In the (now obsolete) proposed code, the variable 'i' will become 8, when the for-loop is done. The following if-statement will access something outside the array memory. Something like this may work without problems, but it can trigger a new problem too.
Created attachment 285633 [details] proposed patch v2
(In reply to haro41 from comment #3) > Did you debug this issue? I think the problem could be outside this code. > > I would outcomment the if-statement following for-loop in your proposed > patch, because otherwise 'i' points outside the array boundarys here. Thank you for your reply. I have uploaded a new patch with your suggestion. It looks to me now that this is not so much a bug but intended beviour. I would still like to see this changed though.

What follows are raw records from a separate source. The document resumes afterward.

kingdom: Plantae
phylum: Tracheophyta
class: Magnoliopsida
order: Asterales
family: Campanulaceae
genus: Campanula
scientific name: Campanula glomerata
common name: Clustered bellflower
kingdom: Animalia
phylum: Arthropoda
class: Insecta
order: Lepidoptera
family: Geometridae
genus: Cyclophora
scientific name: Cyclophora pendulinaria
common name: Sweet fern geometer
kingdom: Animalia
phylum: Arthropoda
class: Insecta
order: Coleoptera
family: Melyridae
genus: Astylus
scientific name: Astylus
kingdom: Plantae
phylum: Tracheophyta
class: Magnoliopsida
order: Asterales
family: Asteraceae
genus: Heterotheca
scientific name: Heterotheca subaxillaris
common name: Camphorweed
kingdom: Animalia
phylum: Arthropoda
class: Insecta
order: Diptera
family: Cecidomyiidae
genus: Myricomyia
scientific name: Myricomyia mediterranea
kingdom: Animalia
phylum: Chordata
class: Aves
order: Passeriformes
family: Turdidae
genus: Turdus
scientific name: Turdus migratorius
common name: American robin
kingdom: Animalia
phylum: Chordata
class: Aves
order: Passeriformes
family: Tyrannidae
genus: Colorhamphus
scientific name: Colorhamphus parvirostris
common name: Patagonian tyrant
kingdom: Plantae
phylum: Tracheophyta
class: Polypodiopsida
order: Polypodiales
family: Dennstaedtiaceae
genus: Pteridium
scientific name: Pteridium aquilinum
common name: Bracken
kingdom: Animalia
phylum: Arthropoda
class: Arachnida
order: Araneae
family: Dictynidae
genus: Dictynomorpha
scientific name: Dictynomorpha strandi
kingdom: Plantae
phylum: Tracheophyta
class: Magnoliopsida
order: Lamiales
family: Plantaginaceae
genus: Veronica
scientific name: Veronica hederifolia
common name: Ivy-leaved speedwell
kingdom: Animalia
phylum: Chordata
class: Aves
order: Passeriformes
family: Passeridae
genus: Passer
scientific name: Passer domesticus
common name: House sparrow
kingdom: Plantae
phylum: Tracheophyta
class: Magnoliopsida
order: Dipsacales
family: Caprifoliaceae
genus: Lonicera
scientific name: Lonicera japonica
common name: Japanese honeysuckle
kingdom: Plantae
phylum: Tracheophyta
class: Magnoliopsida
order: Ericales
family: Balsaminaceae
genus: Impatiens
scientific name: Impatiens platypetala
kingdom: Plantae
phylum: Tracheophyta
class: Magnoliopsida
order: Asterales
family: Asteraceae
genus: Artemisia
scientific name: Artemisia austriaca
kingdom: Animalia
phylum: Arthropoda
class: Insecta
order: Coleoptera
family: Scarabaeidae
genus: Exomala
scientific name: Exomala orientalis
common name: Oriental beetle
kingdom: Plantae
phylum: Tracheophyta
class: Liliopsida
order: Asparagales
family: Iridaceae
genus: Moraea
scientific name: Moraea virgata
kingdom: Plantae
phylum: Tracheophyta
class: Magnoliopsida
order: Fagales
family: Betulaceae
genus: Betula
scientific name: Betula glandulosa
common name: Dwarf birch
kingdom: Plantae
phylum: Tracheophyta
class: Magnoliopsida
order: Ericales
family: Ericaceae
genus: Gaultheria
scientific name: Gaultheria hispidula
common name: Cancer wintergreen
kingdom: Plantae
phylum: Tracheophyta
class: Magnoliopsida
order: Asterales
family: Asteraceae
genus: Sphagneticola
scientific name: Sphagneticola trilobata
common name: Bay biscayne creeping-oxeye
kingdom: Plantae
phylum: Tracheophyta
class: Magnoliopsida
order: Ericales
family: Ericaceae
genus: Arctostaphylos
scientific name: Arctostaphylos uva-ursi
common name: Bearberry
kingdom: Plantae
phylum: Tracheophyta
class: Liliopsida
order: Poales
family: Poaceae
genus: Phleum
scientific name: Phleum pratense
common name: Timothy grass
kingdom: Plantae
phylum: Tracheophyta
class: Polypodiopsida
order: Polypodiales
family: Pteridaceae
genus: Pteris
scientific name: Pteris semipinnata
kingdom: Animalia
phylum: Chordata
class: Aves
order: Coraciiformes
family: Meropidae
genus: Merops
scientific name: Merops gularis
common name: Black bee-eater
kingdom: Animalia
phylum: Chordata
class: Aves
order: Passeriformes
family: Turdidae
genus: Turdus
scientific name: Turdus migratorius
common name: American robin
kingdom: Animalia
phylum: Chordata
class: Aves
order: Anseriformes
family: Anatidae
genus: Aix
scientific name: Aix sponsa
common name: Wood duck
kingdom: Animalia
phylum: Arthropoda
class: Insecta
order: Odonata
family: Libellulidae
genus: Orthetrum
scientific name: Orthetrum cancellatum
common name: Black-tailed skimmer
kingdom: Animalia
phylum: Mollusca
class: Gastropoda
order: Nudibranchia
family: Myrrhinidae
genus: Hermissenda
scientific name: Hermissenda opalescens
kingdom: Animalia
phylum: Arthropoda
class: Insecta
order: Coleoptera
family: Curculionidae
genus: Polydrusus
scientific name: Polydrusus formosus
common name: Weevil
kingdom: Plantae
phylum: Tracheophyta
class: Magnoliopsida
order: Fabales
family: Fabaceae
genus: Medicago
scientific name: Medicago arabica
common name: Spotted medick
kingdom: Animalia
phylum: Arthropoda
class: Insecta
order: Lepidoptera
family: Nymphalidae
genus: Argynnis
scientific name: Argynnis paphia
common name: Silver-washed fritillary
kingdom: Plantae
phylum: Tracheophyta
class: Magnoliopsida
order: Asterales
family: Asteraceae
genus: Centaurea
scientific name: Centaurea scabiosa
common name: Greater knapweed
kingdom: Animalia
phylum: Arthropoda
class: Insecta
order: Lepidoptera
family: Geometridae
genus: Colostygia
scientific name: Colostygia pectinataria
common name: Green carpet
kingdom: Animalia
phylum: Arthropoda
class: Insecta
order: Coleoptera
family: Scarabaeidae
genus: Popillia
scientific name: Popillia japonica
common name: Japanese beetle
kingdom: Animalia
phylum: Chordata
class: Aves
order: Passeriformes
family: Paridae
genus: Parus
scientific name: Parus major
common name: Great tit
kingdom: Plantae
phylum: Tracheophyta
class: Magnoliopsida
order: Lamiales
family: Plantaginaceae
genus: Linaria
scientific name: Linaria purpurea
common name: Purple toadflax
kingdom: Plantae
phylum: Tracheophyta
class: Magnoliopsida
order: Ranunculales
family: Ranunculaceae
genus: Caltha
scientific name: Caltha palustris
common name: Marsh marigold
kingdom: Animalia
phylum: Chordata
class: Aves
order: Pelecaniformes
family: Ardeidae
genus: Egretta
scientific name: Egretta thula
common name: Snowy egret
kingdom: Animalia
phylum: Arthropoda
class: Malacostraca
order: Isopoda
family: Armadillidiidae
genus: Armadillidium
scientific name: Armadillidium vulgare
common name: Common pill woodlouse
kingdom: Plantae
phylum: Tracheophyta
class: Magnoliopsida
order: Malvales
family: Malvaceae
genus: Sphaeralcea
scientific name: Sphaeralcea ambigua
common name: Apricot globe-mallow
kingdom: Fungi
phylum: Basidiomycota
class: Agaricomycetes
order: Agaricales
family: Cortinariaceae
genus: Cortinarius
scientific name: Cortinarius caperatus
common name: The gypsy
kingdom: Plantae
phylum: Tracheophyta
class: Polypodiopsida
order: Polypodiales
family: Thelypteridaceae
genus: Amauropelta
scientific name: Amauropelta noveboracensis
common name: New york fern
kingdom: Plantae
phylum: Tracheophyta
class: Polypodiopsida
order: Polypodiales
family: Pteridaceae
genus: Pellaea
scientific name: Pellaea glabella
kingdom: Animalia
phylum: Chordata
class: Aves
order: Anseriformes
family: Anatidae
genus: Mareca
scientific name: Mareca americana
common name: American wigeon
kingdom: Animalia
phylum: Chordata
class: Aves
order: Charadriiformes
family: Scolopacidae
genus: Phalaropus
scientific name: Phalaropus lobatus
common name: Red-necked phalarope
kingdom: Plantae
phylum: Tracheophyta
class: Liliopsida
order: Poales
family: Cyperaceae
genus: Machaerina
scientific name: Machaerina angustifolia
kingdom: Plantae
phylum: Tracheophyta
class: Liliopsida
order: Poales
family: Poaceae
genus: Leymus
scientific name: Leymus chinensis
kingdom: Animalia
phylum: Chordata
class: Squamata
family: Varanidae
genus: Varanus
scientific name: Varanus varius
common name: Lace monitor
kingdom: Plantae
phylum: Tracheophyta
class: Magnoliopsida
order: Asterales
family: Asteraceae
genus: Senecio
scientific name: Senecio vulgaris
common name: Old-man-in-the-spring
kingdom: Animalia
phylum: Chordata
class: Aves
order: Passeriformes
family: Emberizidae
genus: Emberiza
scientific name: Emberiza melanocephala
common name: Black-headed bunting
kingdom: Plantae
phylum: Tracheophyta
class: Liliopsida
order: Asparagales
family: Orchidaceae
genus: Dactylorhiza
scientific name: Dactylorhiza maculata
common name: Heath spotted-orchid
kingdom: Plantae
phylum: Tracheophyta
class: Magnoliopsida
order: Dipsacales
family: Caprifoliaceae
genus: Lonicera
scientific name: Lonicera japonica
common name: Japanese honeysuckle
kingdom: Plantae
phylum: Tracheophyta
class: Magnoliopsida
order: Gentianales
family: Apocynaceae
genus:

I have to agree, the code in its current state, only allows overvolting for dpm level 7. Since the highest performance level is the most interesting one, if it comes to undervolting, energy saving and performance maximization, that should be fixed asap. Thanks for your effort, btw.
(In reply to Pelle van Gils from comment #6) > Created attachment 285633 [details] > proposed patch v2 Applied. thanks!